L'impression générale que me donne cette situation, c'est un incendie constitué essentiellement de contre-feux, le premier à tirer fut Philippe Marini, rapporteur de la commission des Finances du Sénat, voulant clarifier le problème de la " Taxe Carbone " : " Ce n'est pas un élément que l'on peut raisonnablement, sur le moyen terme, faire figurer dans les compensations à la disparition de l'actuelle taxe professionnelle. ". Le Syndicat national unifié des impôts, lui, n'hésite pas à mettre les pieds dans le plat " L'évocation d'une compensation (partielle) par la création d'une taxe carbone revient (...) à transférer sur les ménages les allègements accordés aux entreprises ". Ces commentaires datant du début de l'été 2009, ont suscité, nous l'espérons tous, un vif intérêt de la part de la commission Rocard-Juppé, ou en tout cas sur le discours de Jean-Louis Borloo ces derniers jours.
J'aimerais partager avec vous, une chose qu'il me semble importante de rappeler régulièrement : il existe un principe de non-affectation des recettes qui interdit de lier juridiquement une recette à une dépense ( merci Jules). Autrement dit, la Taxe Carbone affectée à tel ou tel poste de remboursement, c'est du flan.

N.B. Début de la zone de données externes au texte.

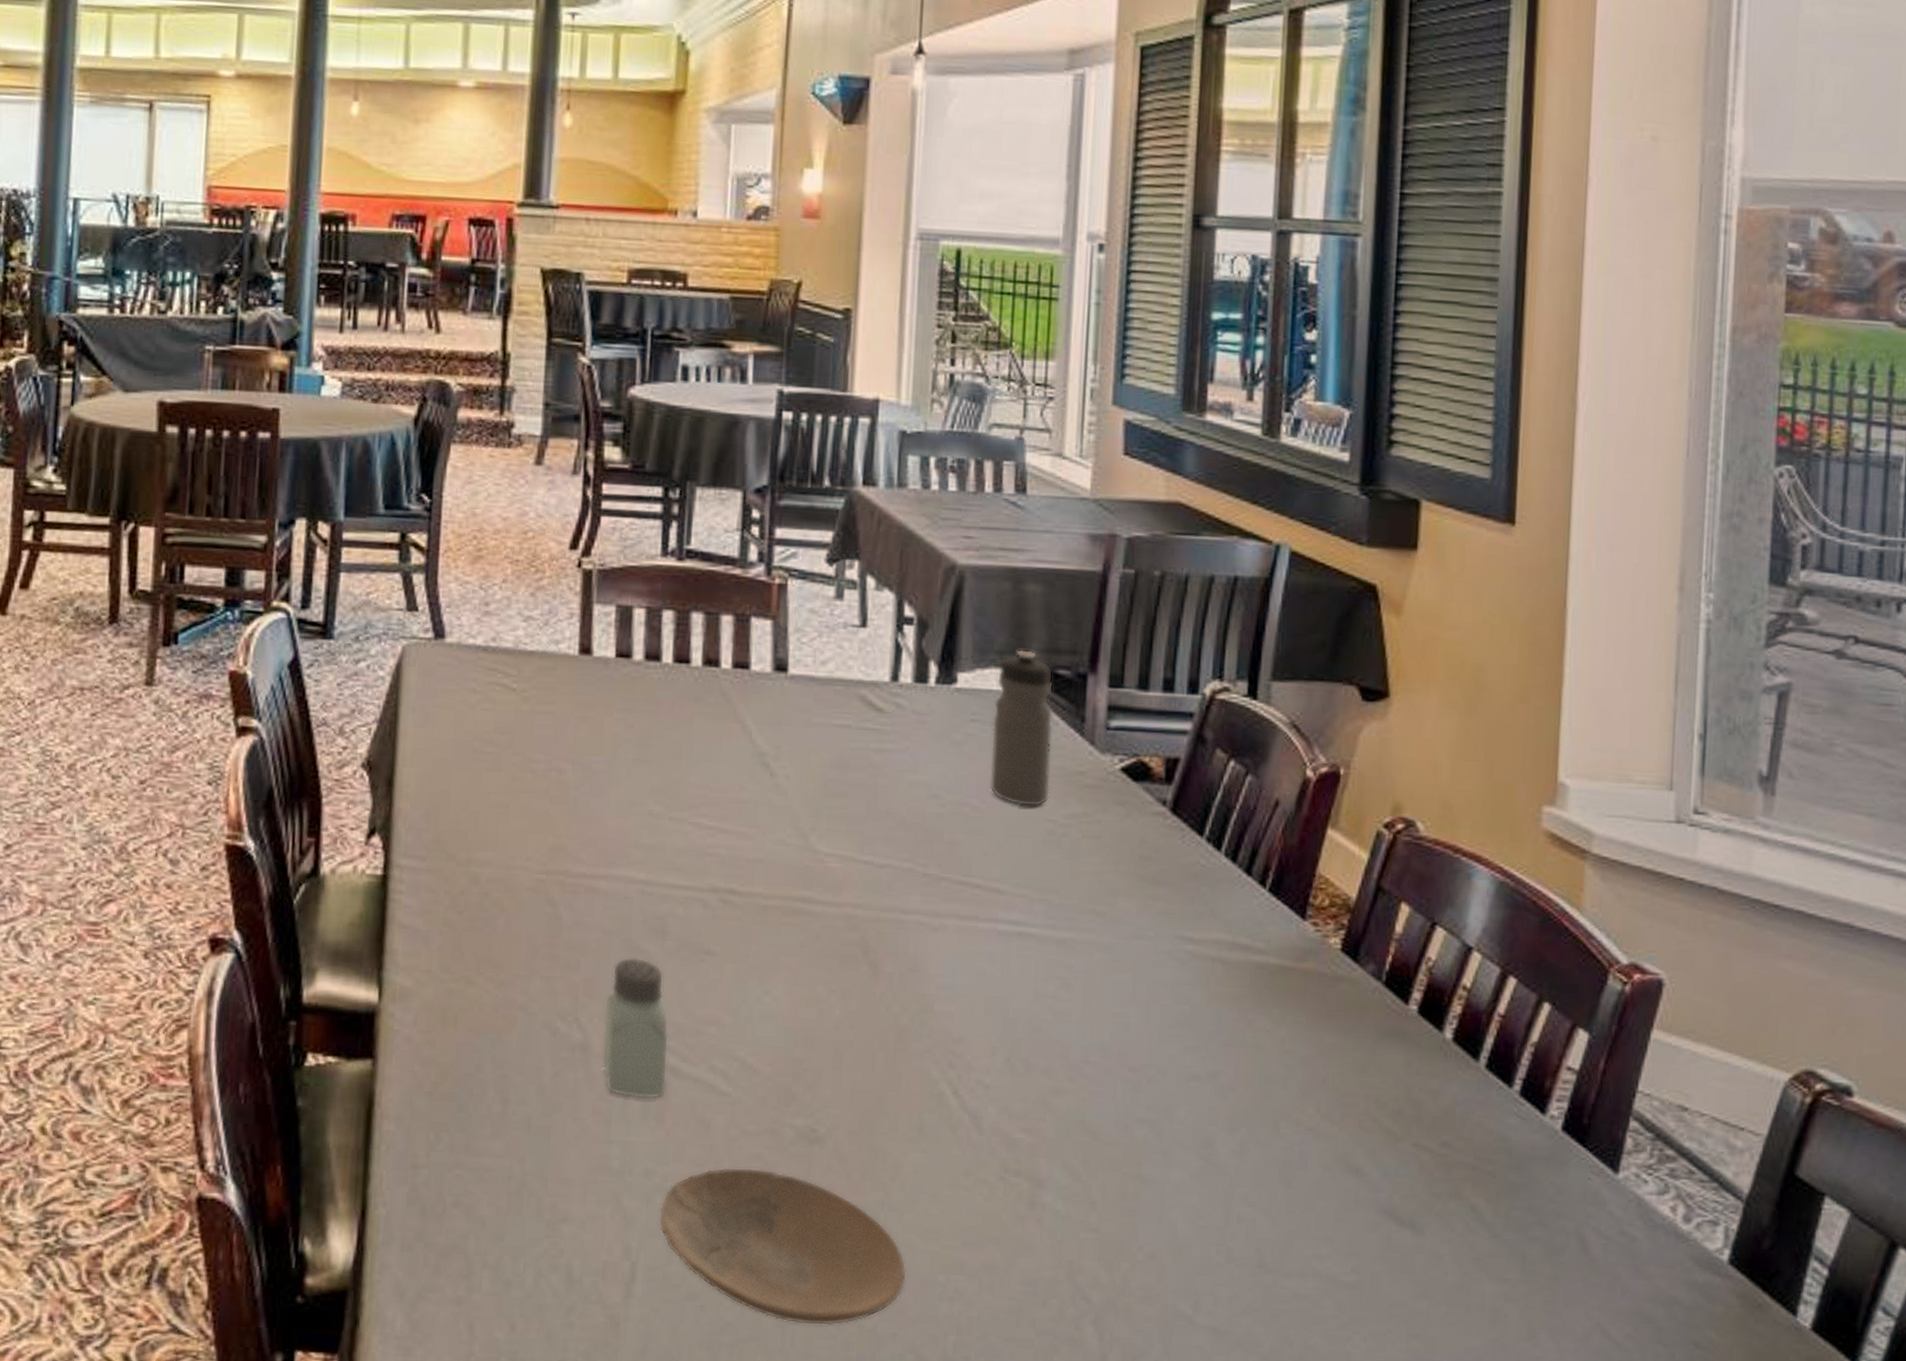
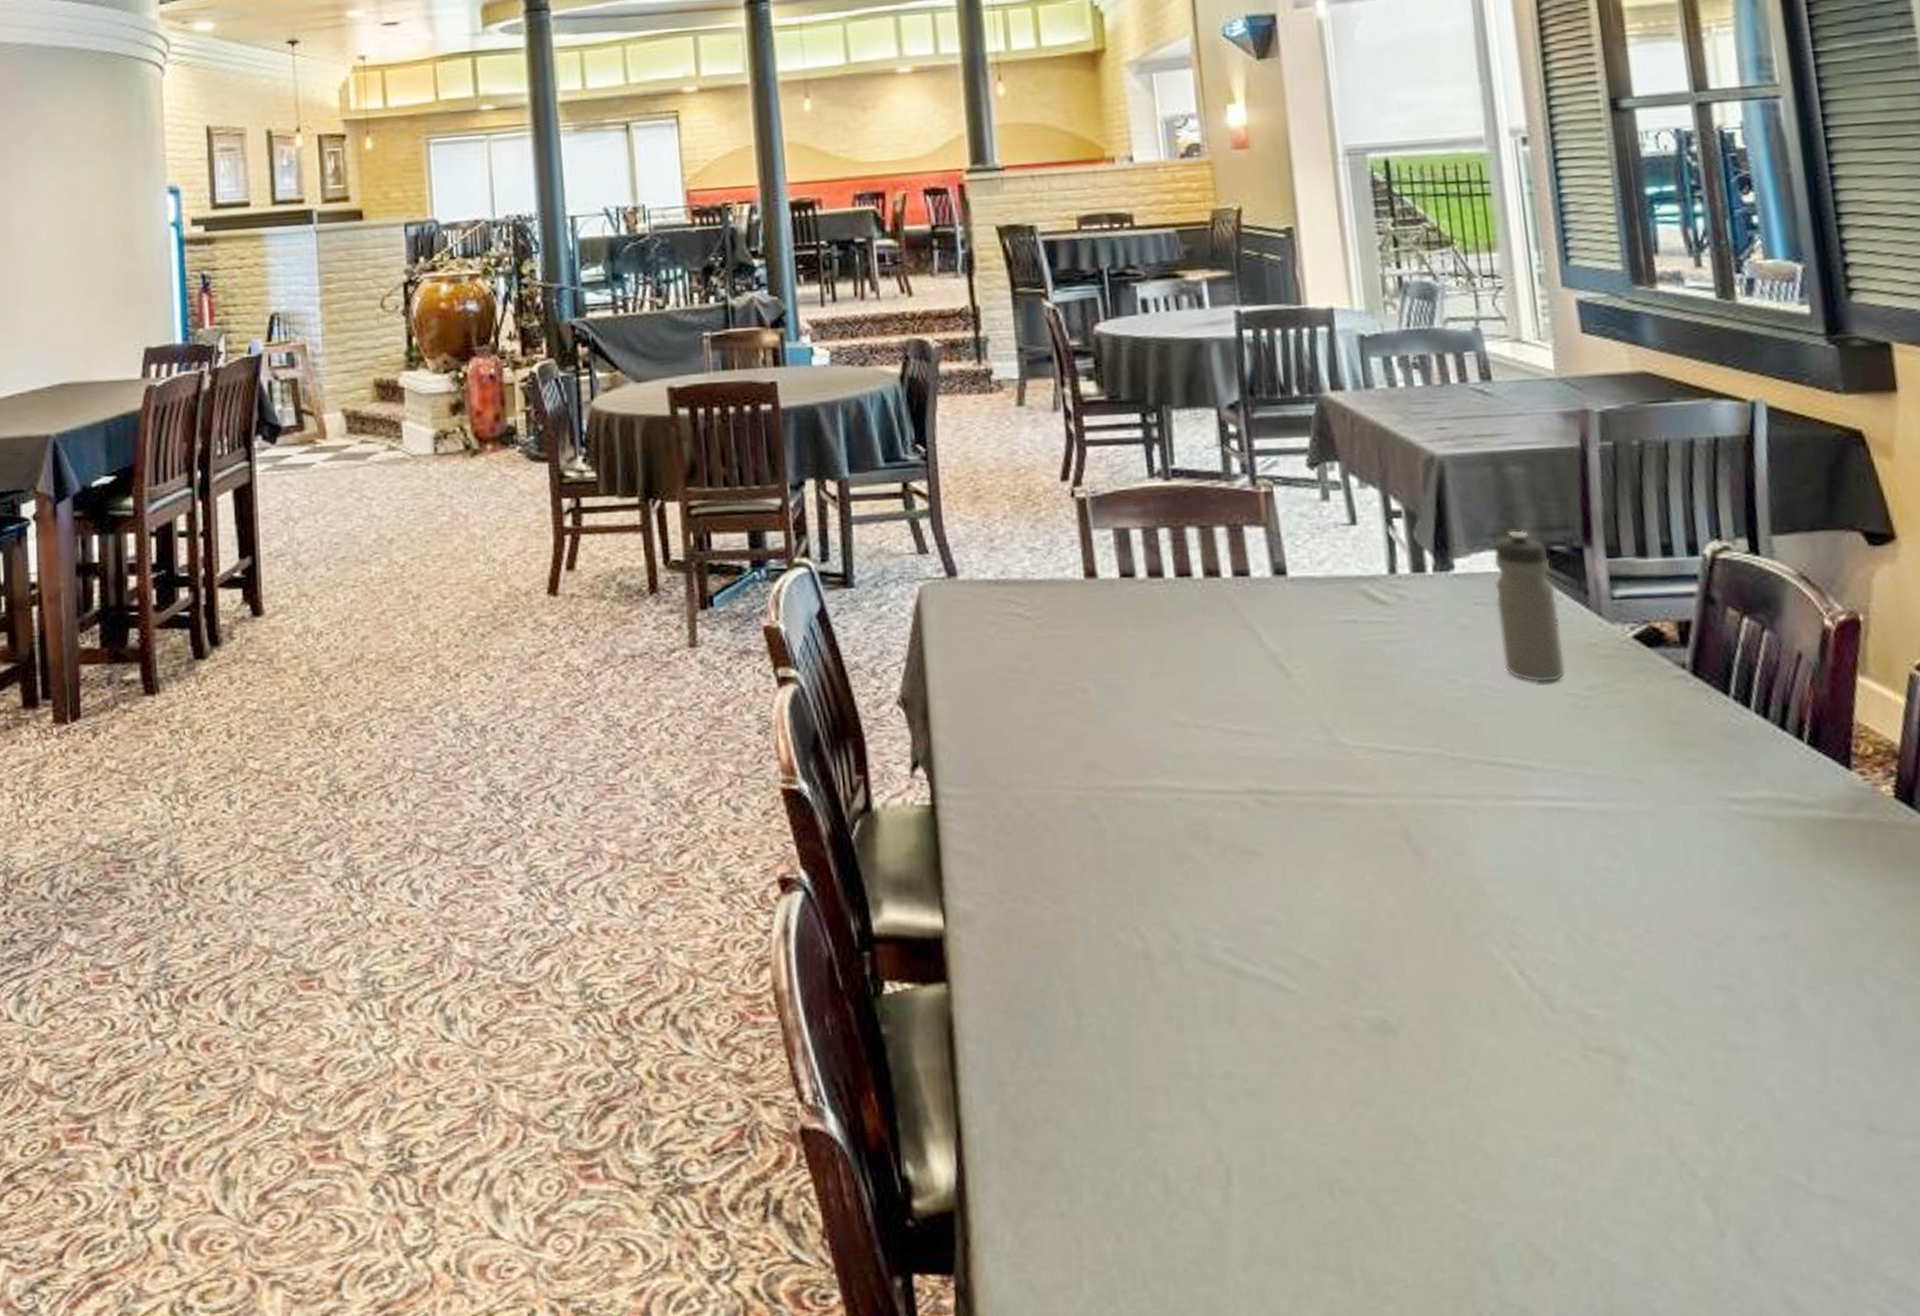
saltshaker: present [601,957,669,1099] -> none [1160,863,1234,1002]
plate: present [658,1167,907,1326] -> none [1245,1062,1504,1219]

Et pire, avec 6% de déficit, il m'étonnerait fort que le gouvernement ne se retire une balle dans le pied comme il l'avait fait pour le bonus des voitures vertes mal compensé, ou autrement dit, compensé par d'autres impôts ou la dette.
Si ni les collectivités, ni les entreprises, ni l'État n'y perdent ... Serait-il surprenant que les ménages règlent la note ? C'est, selon moi, ce que François Fillon a compris. Et le seul moyen de ne pas étouffer les ménages c'est évidemment de réduire le train de vie des collectivités territoriales. Cependant, l'État est aujourd'hui bien mal placé pour donner des leçons de comptabilité publique (c.f. endettement et déficit de l'État). Espérons cependant que les élus comprennent les enjeux et prennent toute la mesure de la nouvelle origine de leurs moyens financiers.